Dataset entries.
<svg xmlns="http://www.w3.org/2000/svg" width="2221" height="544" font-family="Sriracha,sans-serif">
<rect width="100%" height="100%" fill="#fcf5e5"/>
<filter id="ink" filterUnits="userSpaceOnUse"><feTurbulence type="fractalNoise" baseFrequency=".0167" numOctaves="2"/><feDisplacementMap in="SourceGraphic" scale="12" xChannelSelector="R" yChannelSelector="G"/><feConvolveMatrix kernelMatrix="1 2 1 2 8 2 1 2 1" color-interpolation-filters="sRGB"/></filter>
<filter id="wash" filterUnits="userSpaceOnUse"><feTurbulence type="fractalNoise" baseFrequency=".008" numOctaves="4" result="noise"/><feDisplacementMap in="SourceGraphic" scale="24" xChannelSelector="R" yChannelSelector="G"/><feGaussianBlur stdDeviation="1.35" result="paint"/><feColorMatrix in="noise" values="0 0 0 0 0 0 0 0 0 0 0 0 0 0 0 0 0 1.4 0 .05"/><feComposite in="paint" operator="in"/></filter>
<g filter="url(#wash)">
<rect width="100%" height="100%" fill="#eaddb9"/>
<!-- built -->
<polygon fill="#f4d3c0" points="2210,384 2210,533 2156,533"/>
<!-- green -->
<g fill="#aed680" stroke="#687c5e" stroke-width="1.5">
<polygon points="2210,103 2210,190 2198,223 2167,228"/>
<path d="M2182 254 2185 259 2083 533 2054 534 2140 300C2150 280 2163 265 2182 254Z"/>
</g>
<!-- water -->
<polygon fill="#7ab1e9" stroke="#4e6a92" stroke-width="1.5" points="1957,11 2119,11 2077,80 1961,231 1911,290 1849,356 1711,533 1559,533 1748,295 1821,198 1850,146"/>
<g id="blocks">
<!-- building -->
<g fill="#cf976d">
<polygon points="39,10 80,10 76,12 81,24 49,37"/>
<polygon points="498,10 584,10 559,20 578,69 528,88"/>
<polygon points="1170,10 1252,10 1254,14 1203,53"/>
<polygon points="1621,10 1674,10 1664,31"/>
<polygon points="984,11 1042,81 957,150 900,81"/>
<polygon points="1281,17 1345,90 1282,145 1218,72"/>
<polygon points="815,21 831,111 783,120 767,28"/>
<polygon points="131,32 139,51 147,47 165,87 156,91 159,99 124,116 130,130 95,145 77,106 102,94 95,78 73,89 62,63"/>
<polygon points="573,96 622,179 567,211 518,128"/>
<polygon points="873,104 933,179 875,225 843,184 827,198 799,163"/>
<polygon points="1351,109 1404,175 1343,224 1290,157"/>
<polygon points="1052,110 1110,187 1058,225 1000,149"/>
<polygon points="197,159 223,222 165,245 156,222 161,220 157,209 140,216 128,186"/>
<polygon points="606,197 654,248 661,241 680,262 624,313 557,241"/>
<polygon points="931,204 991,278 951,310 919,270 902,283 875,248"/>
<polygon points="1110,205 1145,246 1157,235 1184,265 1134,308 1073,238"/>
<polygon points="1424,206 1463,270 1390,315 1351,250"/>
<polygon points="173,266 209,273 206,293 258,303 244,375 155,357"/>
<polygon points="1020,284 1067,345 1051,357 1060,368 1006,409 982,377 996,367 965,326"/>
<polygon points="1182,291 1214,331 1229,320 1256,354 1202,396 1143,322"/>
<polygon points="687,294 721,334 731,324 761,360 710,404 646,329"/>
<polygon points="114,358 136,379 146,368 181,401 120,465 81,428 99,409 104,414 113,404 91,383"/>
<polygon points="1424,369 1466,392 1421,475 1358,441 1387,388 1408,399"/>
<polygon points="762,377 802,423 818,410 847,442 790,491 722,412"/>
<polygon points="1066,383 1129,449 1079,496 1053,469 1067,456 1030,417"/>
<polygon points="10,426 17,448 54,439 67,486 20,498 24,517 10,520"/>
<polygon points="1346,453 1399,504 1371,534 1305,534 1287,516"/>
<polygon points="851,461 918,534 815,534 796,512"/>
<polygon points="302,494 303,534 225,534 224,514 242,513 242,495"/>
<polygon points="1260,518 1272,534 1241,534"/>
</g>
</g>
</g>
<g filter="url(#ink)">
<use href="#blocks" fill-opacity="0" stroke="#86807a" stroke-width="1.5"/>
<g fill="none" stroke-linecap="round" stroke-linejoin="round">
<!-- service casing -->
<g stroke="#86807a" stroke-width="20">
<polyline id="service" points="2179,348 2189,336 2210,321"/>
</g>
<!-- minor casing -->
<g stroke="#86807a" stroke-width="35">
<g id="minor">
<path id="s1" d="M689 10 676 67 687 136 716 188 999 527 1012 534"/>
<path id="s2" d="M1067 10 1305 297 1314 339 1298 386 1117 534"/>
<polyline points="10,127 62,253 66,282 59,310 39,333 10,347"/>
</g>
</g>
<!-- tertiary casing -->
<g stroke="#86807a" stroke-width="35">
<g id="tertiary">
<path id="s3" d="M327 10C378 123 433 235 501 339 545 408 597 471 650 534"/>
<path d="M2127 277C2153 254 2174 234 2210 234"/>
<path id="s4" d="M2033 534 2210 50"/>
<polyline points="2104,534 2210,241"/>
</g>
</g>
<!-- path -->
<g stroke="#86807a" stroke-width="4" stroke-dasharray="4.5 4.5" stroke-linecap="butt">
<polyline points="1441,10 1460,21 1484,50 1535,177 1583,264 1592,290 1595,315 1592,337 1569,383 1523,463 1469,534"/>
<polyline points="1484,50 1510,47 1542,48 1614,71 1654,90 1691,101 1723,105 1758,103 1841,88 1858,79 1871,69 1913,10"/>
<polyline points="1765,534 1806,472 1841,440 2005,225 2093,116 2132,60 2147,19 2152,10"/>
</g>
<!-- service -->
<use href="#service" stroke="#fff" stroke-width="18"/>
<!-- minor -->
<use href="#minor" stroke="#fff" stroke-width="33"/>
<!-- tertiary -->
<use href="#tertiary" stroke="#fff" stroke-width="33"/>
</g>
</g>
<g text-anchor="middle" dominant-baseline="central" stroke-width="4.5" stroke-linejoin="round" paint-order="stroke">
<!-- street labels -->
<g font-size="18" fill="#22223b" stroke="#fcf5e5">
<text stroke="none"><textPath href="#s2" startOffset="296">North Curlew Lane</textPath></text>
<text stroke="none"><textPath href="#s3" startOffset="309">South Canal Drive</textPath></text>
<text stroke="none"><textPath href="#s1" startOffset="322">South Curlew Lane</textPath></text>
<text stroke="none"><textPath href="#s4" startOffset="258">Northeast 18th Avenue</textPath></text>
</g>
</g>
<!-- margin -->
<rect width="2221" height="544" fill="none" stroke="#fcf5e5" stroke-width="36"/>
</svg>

Exercise directions. Every line in the data that holds the string "feDisplacementMap" should be copied.

Solution for this problem.
<filter id="ink" filterUnits="userSpaceOnUse"><feTurbulence type="fractalNoise" baseFrequency=".0167" numOctaves="2"/><feDisplacementMap in="SourceGraphic" scale="12" xChannelSelector="R" yChannelSelector="G"/><feConvolveMatrix kernelMatrix="1 2 1 2 8 2 1 2 1" color-interpolation-filters="sRGB"/></filter>
<filter id="wash" filterUnits="userSpaceOnUse"><feTurbulence type="fractalNoise" baseFrequency=".008" numOctaves="4" result="noise"/><feDisplacementMap in="SourceGraphic" scale="24" xChannelSelector="R" yChannelSelector="G"/><feGaussianBlur stdDeviation="1.35" result="paint"/><feColorMatrix in="noise" values="0 0 0 0 0 0 0 0 0 0 0 0 0 0 0 0 0 1.4 0 .05"/><feComposite in="paint" operator="in"/></filter>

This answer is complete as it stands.